Se terminó
"El equipo dirigido por César Farías no pudo marcar y se quedó en octavos de final. (Foto. APG)"
(Por Mauricio Céspedes).- El sueño de la Copa Libertadores terminó para The Strongest, que lo buscó y luchó hasta el final en La Fortaleza, pero al final cayó por 1-0 frente a Lanús. Comenzando desde la primera fase previa, el Tigre hizo números sobresalientes en esta edición y de doce partidos sólo perdió dos, pero en esta llave no sacó ventaja en el Hernando Siles y eso restó a la hora de buscar la clasificación a los cuartos de final.
El conjunto atigrado fue a Buenos Aires con la obligación de marcar un gol debido al empate a uno de la ida, ante un equipo que llegaba sin ritmo de competencia pero con el mejor onceno a disposición. Por su lado, el gualdinegro había encontrado la calma y había superado los problemas extra-futbolísticos para concentrarse netamente en los 90 minutos. César Farías mandó a la cancha a: Vaca; Diego Bejarano, Maldonado, Marteli y Marvin Bejarano; Wayar, Castro y Jara; Escobar, Chumacero y Alonso.
Fue una primera parte donde el Tigre se enfocó en mantener el cero en el arco propio.
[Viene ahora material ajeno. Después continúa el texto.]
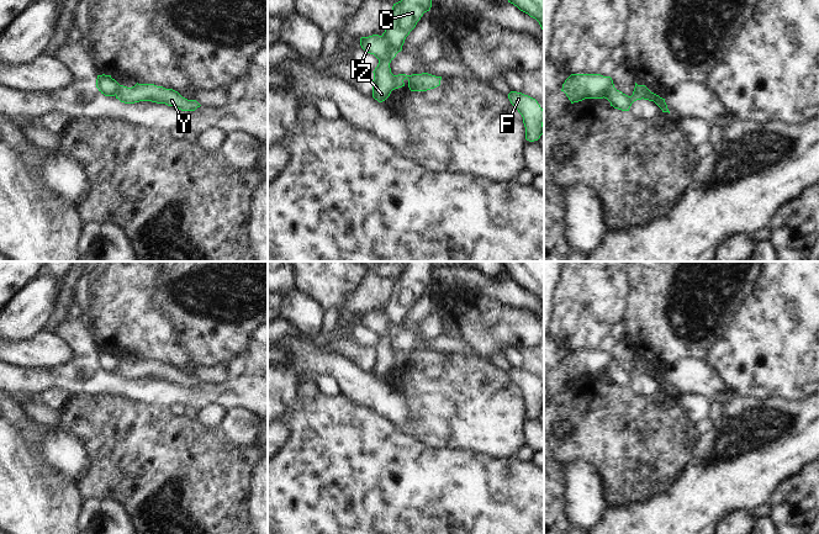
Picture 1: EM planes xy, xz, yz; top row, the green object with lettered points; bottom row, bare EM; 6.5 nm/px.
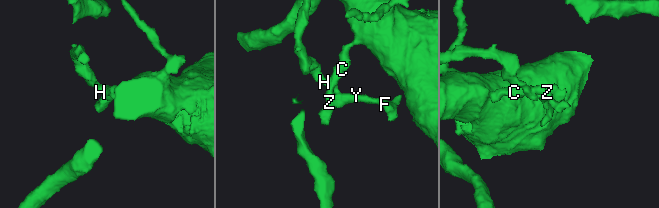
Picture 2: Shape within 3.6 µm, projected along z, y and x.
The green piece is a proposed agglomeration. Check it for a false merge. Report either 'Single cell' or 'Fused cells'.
Fused cells.

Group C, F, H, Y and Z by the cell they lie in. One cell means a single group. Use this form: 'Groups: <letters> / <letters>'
Groups: C Z / F H Y.

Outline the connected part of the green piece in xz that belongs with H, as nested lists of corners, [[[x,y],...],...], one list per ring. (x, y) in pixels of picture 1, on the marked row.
[[[372,35],[369,37],[360,38],[360,46],[364,51],[374,54],[377,59],[386,55],[389,51],[389,44],[382,36]]]

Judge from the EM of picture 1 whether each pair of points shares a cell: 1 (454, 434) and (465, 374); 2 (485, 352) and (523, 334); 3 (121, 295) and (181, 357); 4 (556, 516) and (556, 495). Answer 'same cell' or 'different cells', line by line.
1: same cell
2: same cell
3: same cell
4: same cell

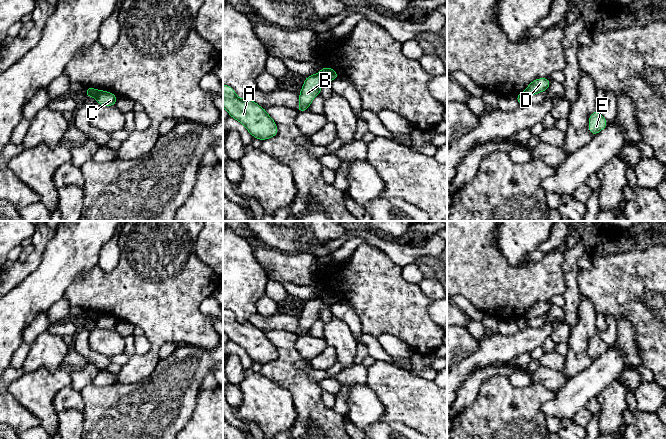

Lanús causó sobresaltos, sobretodo con un remate al travesaño de Román Martínez y un gol anulado justamente a Lautaro Acosta. El visitante tuvo algún acercamiento comandado por Pablo Escobar pero no encontró la mejor manera de resolver las jugadas. El primer objetivo se cumplía, estar a un gol de la clasificación.
El segundo tiempo The Strongest mejoró y se adelantó en el campo, ante la necesidad de convertir. La posesión fue aurinegra, las chances empezaron a aparecer pero fallaba el pase o puntada final. Alonso generó un par de situaciones claras, Castro ensayó un buen remate de larga distancia que sacó Andrada y el tanto no llegaba. Con un equipo adelantado, Lanús encontró el gol del triunfo con Sand a los 84', que solo tuvo que empujar un dos contra uno ante Vaca. Una situación increíble de un córner donde el esférico no quiso ingresar y un tiro libre desperdiciado en el último minuto sellaron la derrota.
Mucho análisis se debe hacer a partir de la eliminación, obviamente con cabeza fría y sin pedir salidas por doquier por la rabia de haber quedado afuera. Se deben definir los puntos clave para lo que se viene en el futuro, y marcar un nuevo inicio hacia algo mejor.